Nihayet yakın yıllarda doğrudan tercümeler de çıkarmaya başladı. Özellikle Tolstoy’un keşfi birçok yayınevi için çok bereketli bir çığır açtı. Bir kısmı eski, bir kısmı da yeni harflerle yapılmış çevirilerin sadeleştirilmesi suretiyle okuyucuya ulaştırıldı (halen bu süreç devam ediyor). Eleştirilecek taraflarını bulsam bile bunun da bir hizmet olduğu kanaatindeyim.

Sonuçta yayıncılar iyi koku alır. Okuyucu profillerinde bu yönde bir istek dalgasının kabardığının farkına varmasalardı bu eserleri de basmazlardı, tıpkı eskiden olduğu gibi.
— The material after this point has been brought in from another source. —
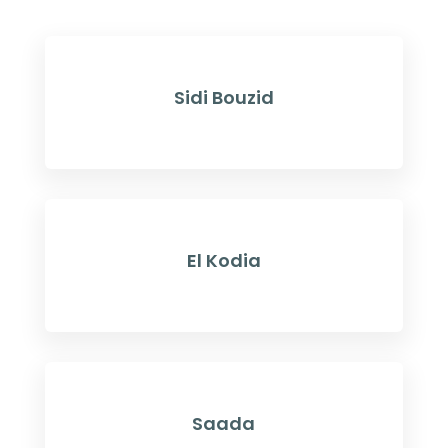
Sidi Bouzid
El Kodia
Saada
Artık okuyucu, Türkiye’de gelip geçici akımların tasallutundan usandığı için olacak klasiklere yönelmiş görünüyor. İnsanlık tarihinin ışık bahçelerinde tarhlarını kurmuş bu nadide eserler hiçbir zaman oltanızı boş çevirmez çünkü.

Gerek dünya klasiklerini, gerekse kendi klasiklerimizi düzenli olarak yayımlamaya başlayan bir yayınevinden bahsetmek istiyorum: Şule Yayınları. Şimdiye kadar Tolstoy, Jack London, Makyavelli, Konfüçyüs, Daniel Defoe gibi Batı klasikleri yanında İbnü’l-Cevzi gibi bir İslam düşünürünün kitaplarını da basan Şule Yayınları, sevgili dostum Hüseyin Yorulmaz’ın editörlüğünde “Bizim Klasiklerimiz” adlı bir diziye başladı. Divan edebiyatından yeni Türk edebiyatına pek çok edebiyatçımızın hayatı ve eserlerinden seçmeleri şık baskılarla sunan Şule Yayınları, diziye yeni kitaplar ilave etmeye niyetli. Bu gidişle önümüzdeki yıllarda zengin bir edebiyat sofrası açılacak önümüze. Haydi hayırlısı!